90歳の腰部脊柱管狭窄症男性の最小侵襲手術成功の報道に触発されて、狭窄症に悩む多数の高齢患者の診察予約の申し込みが続いている。そんな中に92歳の男性患者がいた。診察室には車椅子で来られた。見るからにしっかりした風貌で90代とは思えなかった。
訴えはこうである。長年、狭窄症の症状に悩まされてきたが、歳なのだから治療の仕様がないといわれ続けてきた。どこの医療機関に行っても同じ説明であった。諦めるしかないと思い生活しているところに先の90歳男性の狭窄症手術成功の新聞記事を見つけ、いてもたってもいられなくなり受診することになったという。
診察すると、両下肢は筋萎縮で細くなり、神経障害と歩けないことによる廃用性の筋萎縮が重なったものである。座っていると痛みは軽いとのことであった。膝から足先にしびれがあった。腰椎MRIを見ると、L4/5とL3/4に高度の脊柱管狭窄症を認めた。どんな保存治療も効果のない進行した狭窄症である。
私は手術で狭窄症を治せても、神経障害の回復は期待が薄いことと萎縮した筋肉はもとには戻らないことを説明せざるを得なかった。それでも、痛みに苦しむ生活をしているのなら、手術でそれを取ってやりたいと思い、質問を続けた。坐位や横になっていると痛みは軽いという。立つこと歩くことが駄目という。
相談の結果、患者さんはこのまま生活していくという結論をだされた。落胆されるかと思ったが、表情は晴れ晴れとしていた。今まで医師からきちっと診察や検査をしてもらったことがなく、納得できる病気の説明を受けたことがなかったそうだ。そのため、今まで諦めきれない気持ちがくすぶっていたようだ。今回、私の診察を受け、病状と治療の説明に納得がいき、現状の生活を受け入れていく決心がついたとしっかりした口調で話された。

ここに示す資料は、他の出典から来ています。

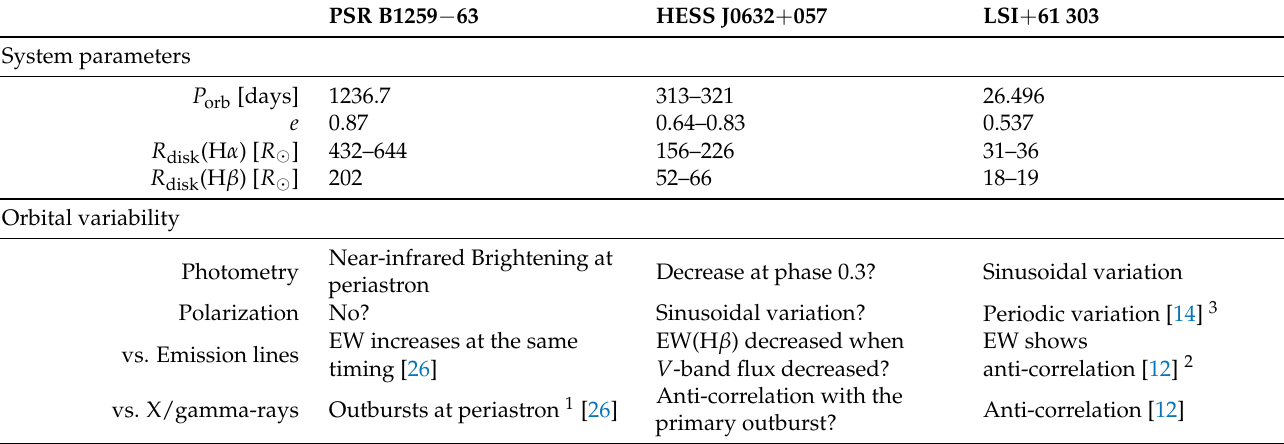
Table 2. Summary of the observed variations and the system parameters in the three gamma-ray binaries with a Be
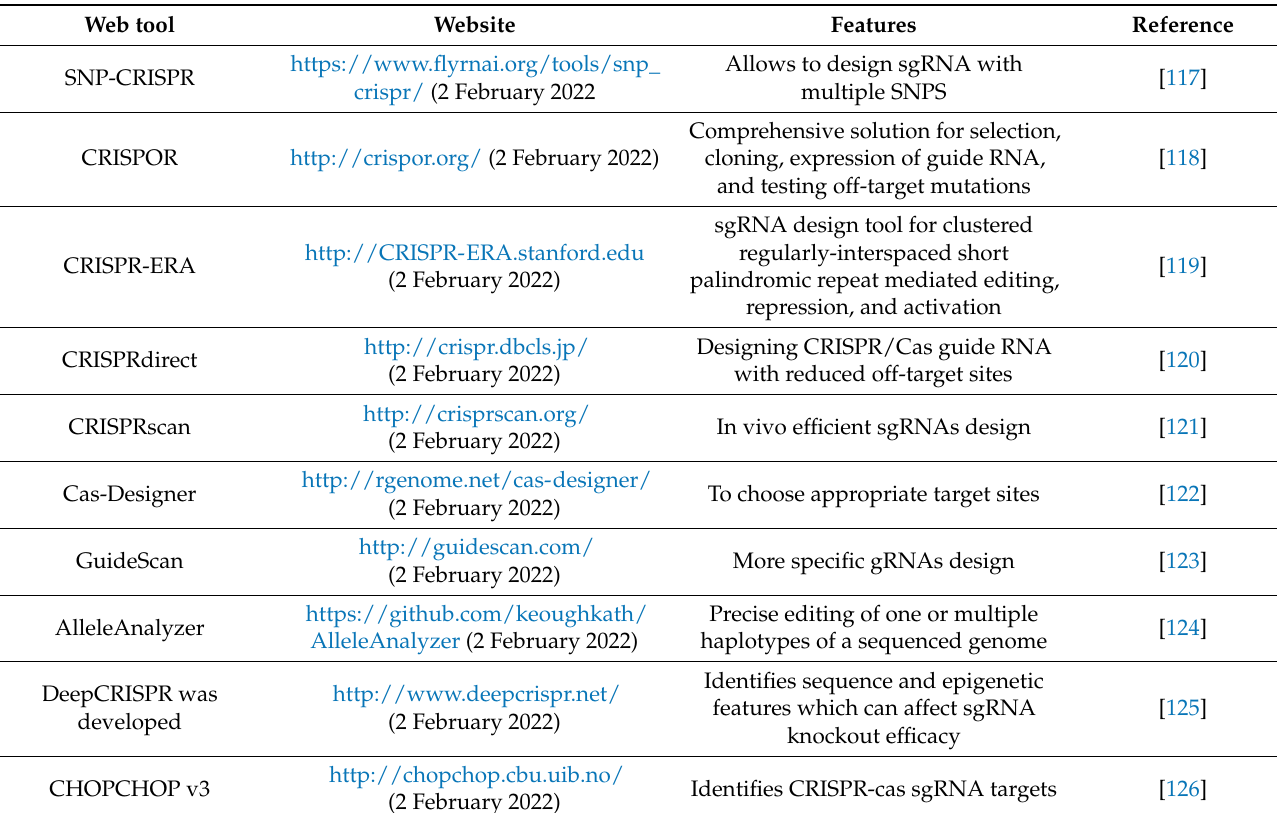
Table 2. Web-based tools used for HSPCs research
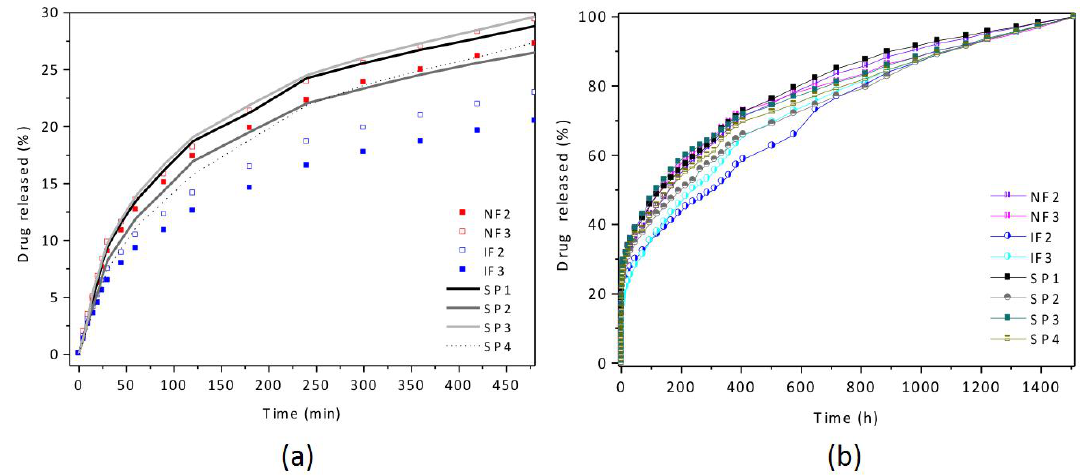
Figure 7. Cumulative drug release of different pore structures: ( a ) short-term and ( b ) long-term. The drug release profile of all the pore geometries can be described by distinguishing two phases: (i) a short-term release with a higher release rate within the first 8 h, and (ii) a slow and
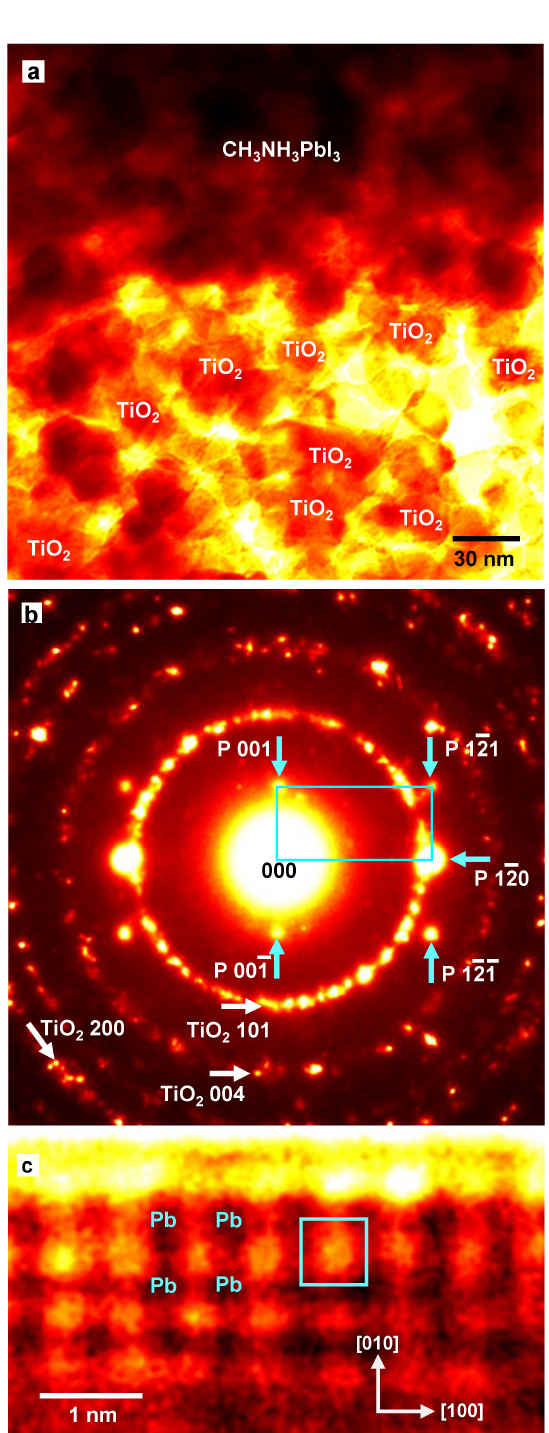
Figure 3: (a) TEM image and (b) electron diffraction pattern of TiO 2 /CH 3 NH 3 PbI 3 . “P” in the diffraction pattern indicates CH 3 NH 3 PbI 3 perovskite phase. Copyright (2014) The Japan Society of Applied Physics. (c) High-resolution TEM image of CH 3 NH 3 PbI 3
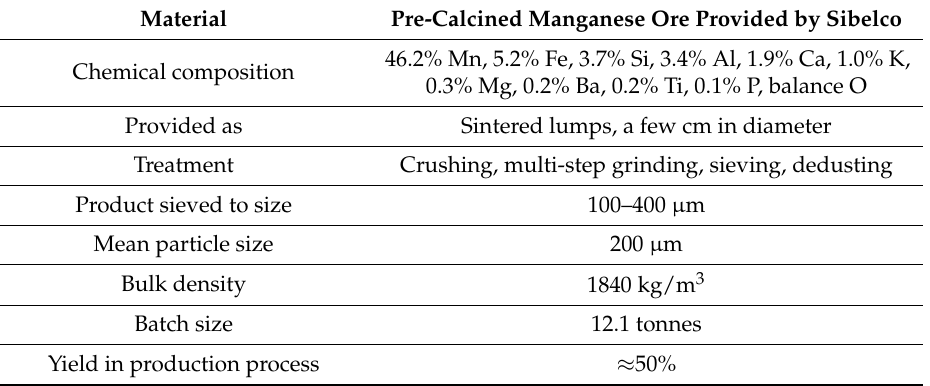
Table 1. Characteristics of the large batch of oxygen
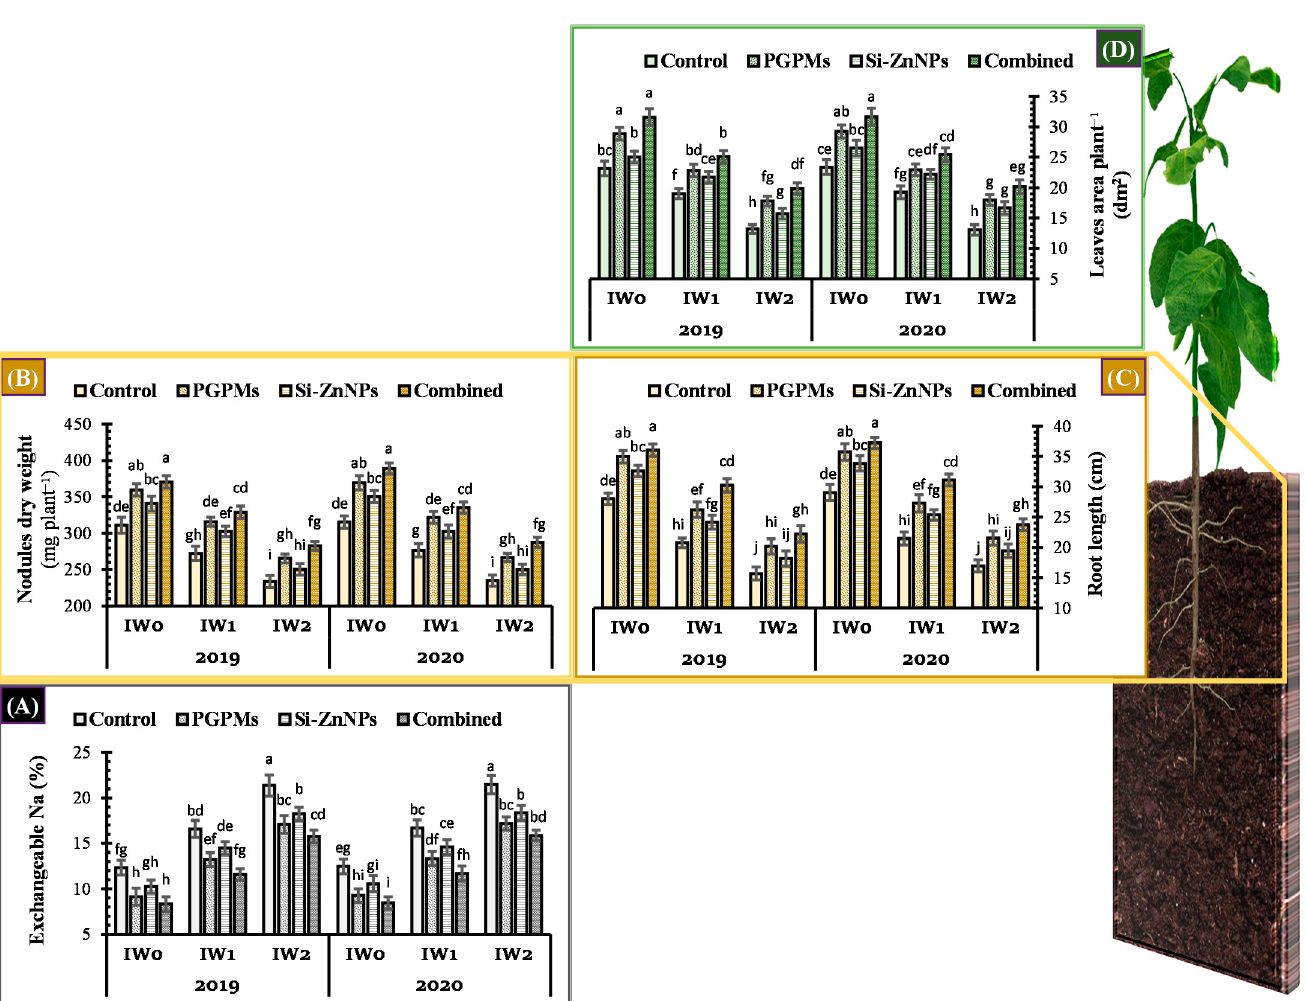
Figure 1. Influence of application of PGPMs, Si-ZnNPs and their combination on ( A ) the percentage of exchangeable Na in the soil, and ( B ) nodules dry weight, ( C ) root length, and ( D ) total leaves area of soybean plant grown in salt-affected soil with different levels of watering intervals ( IW 0 ; 11 days, IW 1 ; 15 days, and IW 2 ; 19 days) during the successive 2019 and 2020 growing seasons. The data presented as means ± SD. Means labeled with the same lower-case letter are not significantly different according to Duncan’s Multiple Range Test.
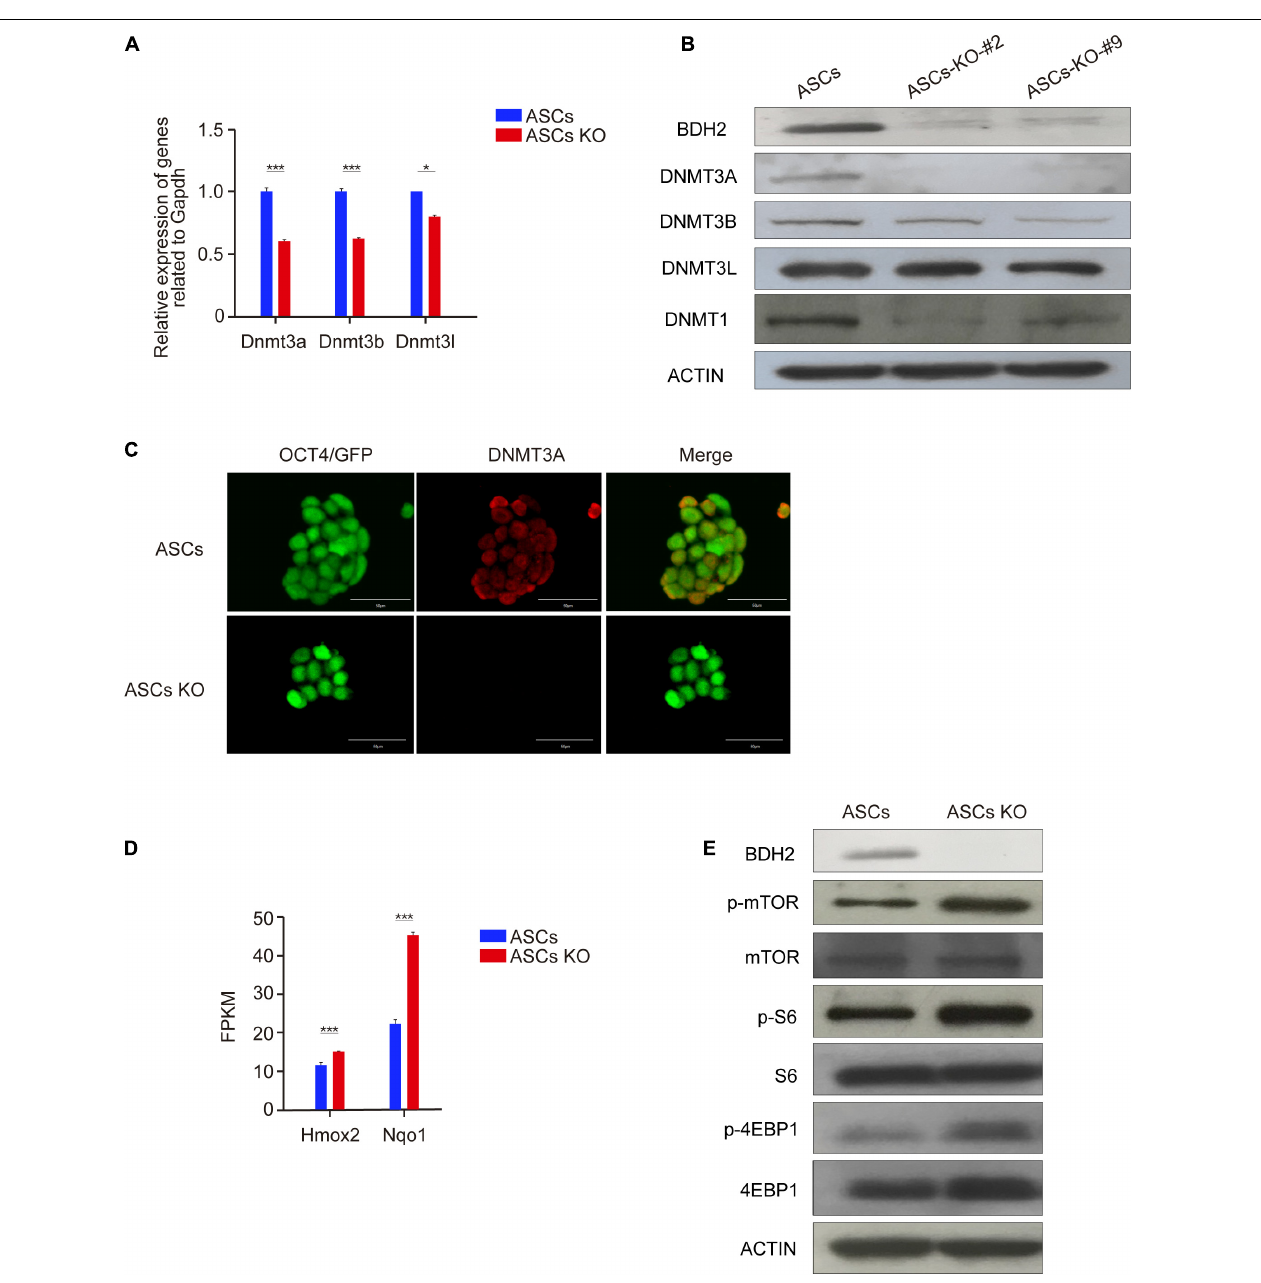
FIGURE 4 | Bdh2 knockout regulates DNA methylation in ASCs. (A) Real-time PCR analysis of DNA methyltransferase genes expression (Dnmt3a, Dnmt3b, and Dnmt3l) in the Bdh2 -knockout ASCs, ASCs were used as control. Data were obtained in triplicate and presented as mean ± SD. p -values were calculated by two-way ANOVA, * p < 0.05, *** p < 0.001. (B) Western blotting analysis for BDH2, DNMT3A, DNMT3B, DNMT3L, and DNMT1 in two Bdh2 -knockout ASCs. (C) Immunostaining of DNMT3A in Bdh2 -knockout ASCs and ASCs. Scale bars, 50 µ m. (D) Expression levels of oxidative stress-related key genes were tested by RNA-Seq analysis. Data were obtained in triplicate and presented as mean ± SD. p -values were calculated by two-way ANOVA, * p < 0.05, *** p < 0.001. (E) The effect of Bdh2 knockout on mTOR signaling pathway in ASCs was detected by Western blotting.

私は手術で患者を助けることが自分の使命と思ってきたが、このような形で患者さんに満足してもらえることもあるのかと、こちらが逆に教えられた。しかし、これは人生を達観した超高齢者ならではの話である。余生10~20年間残す70~80代の患者には生活の質と喜びを取り戻してもらうための手術治療を積極的に推し進めていく決意を改めて固めた。